* Tasks to complete
1/ In the pecan clusters recipe, what temperature should the caramel reach on a candy thermometer?
2/ From the pecan clusters recipe, repeat word for word the part that begins with the words containing "Bring water and" and ends with "about 7 minutes.".
┌─ Document passage
Ingredients for - Pecan Clusters

1. 2 1/4 c. sugar -
2. 3/4 c. whole milk -
3. 1/2 tsp. salt -
4. 1/4 c. water -
5. 9 oz. Pecan halves -
6. 2 1/2 oz. unsalted butter -
7. 2 tsp. pure vanilla extract -
8. 1 tbsp. dark rum -
9. 1 tsp. dark rum -
10. 12 oz. bittersweet chocolate -

How to cook deliciously - Pecan Clusters

1. Stage

Bring 1 1/2 cups sugar, the milk, and salt to a boil in a small saucepan, stirring until sugar dissolves. Remove from heat (mixture may look separated).

2. Stage

Bring water and remaining 3/4 cup sugar to a boil in a medium saucepan over medium-high heat. Wash sides of pan with a wet pastry brush to prevent sugar crystals from forming. Cook, undisturbed, until sugar begins to turn light gold, about 5 minutes. Swirl pan, then cook until caramel turns amber, about 2 minutes. Immediately remove pan from heat. Carefully stir in milk mixture (liquid may bubble up), then pecans. Place pan over medium heat, and cook, stirring often, until caramel registers 242 degrees on a candy thermometer, about 7 minutes.

3. Stage

Remove pan from heat, and stir in butter, vanilla, and rum. Continue stirring until caramel cools and becomes very thick and difficult to stir, about 10 minutes. Drop small mounds of caramel onto a baking sheet lined with a nonstick baking mat, and let cool.

4. Stage

Place melted chocolate in a medium bowl. Using an offset spatula, dip bottom of each pecan cluster into chocolate, leaving top partially undipped. Place dipped pecan clusters on a parchment-lined baking sheet, and let stand until chocolate is set. Pecan clusters will keep, covered, for up to 5 days.
└─
┌─ Excerpted data
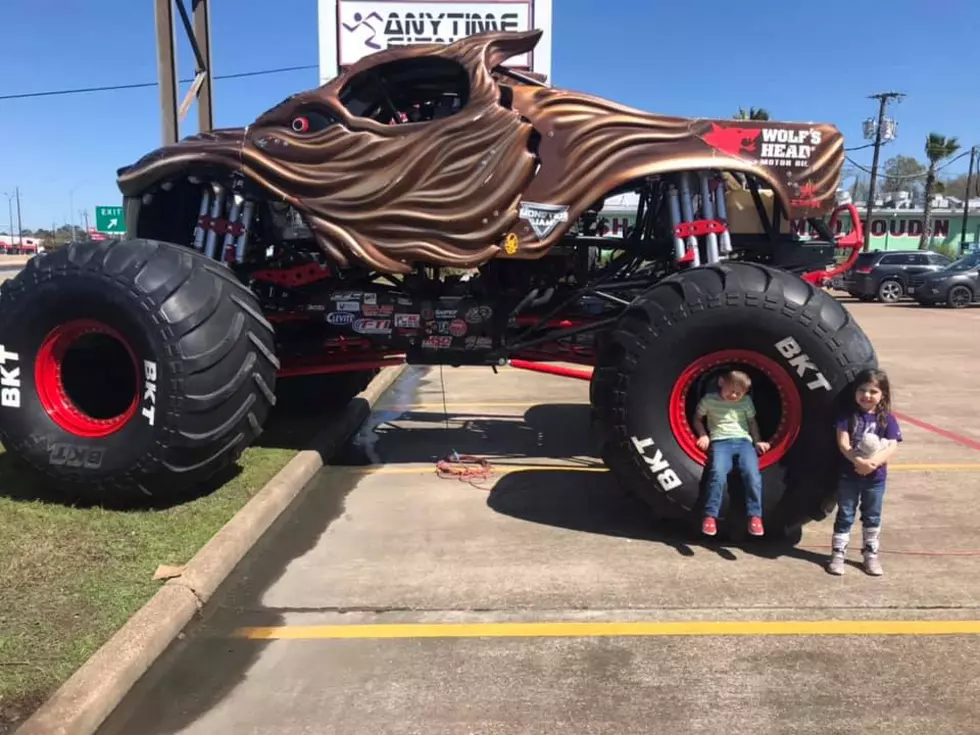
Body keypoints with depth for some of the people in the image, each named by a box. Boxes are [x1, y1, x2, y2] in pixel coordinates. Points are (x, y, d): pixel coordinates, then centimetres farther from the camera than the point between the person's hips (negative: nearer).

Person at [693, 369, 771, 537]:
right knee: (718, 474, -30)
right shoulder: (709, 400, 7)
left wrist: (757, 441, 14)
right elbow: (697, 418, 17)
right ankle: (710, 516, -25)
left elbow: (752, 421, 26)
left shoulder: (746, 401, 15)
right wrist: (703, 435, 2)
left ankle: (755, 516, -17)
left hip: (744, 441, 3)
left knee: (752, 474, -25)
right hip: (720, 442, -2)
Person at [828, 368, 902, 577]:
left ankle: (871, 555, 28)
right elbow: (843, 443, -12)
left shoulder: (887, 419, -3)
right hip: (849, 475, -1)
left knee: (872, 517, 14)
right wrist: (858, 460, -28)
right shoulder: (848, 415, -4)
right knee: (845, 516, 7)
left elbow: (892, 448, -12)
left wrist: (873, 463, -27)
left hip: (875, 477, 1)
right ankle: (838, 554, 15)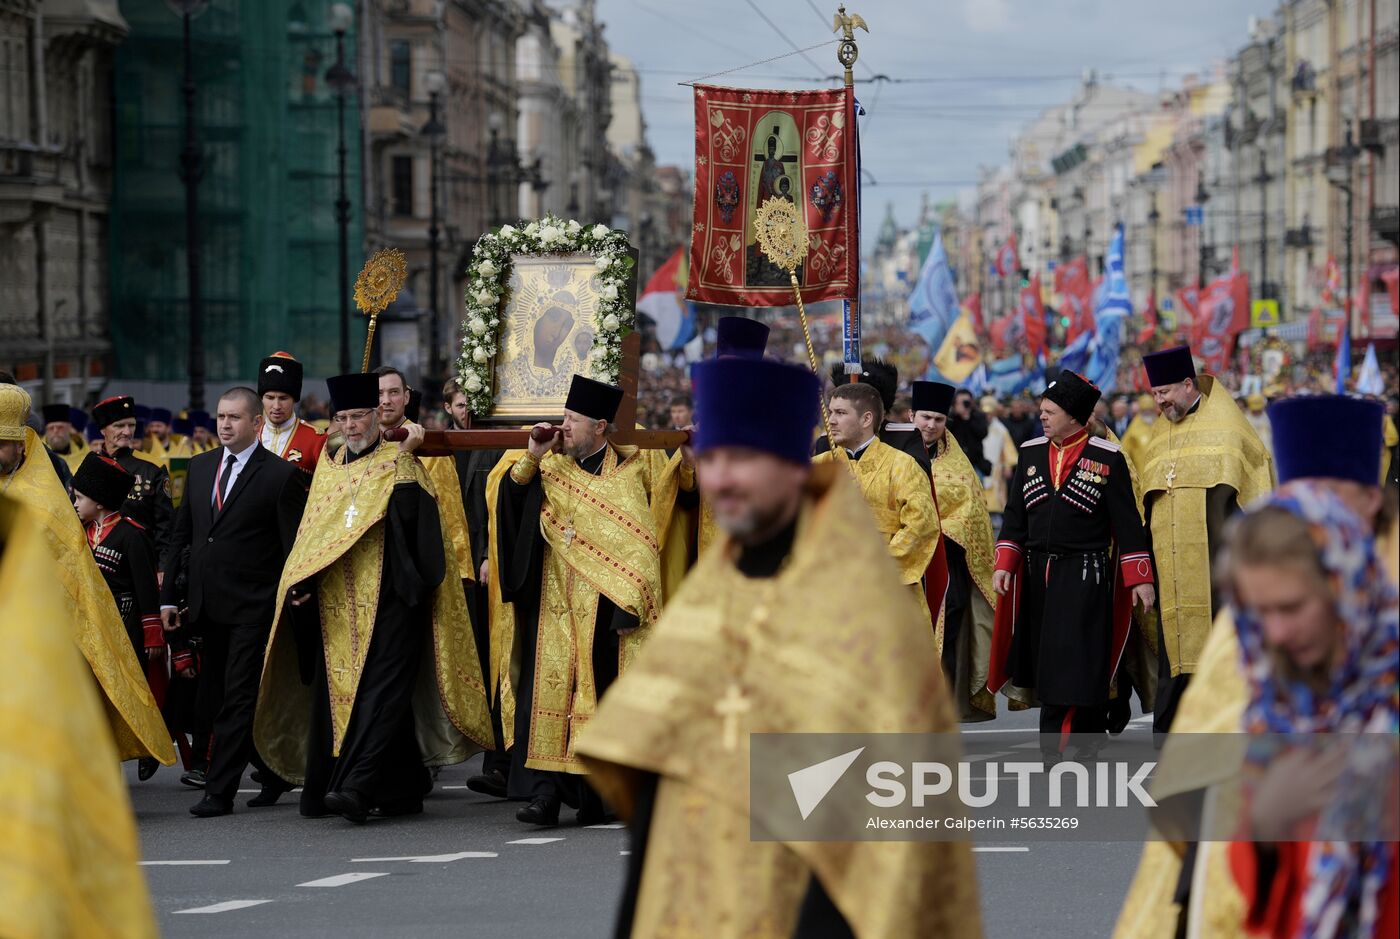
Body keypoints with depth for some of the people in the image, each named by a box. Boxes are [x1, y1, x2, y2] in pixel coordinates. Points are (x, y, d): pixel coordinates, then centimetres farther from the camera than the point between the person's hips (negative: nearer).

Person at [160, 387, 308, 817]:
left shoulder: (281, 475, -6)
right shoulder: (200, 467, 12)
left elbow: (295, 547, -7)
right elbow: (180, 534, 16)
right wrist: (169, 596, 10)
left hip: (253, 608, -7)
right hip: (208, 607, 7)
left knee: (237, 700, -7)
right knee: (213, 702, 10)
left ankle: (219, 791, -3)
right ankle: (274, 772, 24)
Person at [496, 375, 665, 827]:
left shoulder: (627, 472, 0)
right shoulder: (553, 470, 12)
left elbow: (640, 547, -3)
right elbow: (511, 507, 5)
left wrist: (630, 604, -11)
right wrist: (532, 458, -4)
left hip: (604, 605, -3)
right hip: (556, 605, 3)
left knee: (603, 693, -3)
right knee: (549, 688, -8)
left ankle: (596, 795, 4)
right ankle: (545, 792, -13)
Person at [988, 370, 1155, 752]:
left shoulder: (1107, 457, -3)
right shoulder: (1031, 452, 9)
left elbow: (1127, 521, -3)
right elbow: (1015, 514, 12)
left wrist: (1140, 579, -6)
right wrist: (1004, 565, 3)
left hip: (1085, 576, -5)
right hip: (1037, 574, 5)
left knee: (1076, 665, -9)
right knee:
└─
* Task-by-task solutions
1/ 242 degrees

2/
Bring water and remaining 3/4 cup sugar to a boil in a medium saucepan over medium-high heat. Wash sides of pan with a wet pastry brush to prevent sugar crystals from forming. Cook, undisturbed, until sugar begins to turn light gold, about 5 minutes. Swirl pan, then cook until caramel turns amber, about 2 minutes. Immediately remove pan from heat. Carefully stir in milk mixture (liquid may bubble up), then pecans. Place pan over medium heat, and cook, stirring often, until caramel registers 242 degrees on a candy thermometer, about 7 minutes.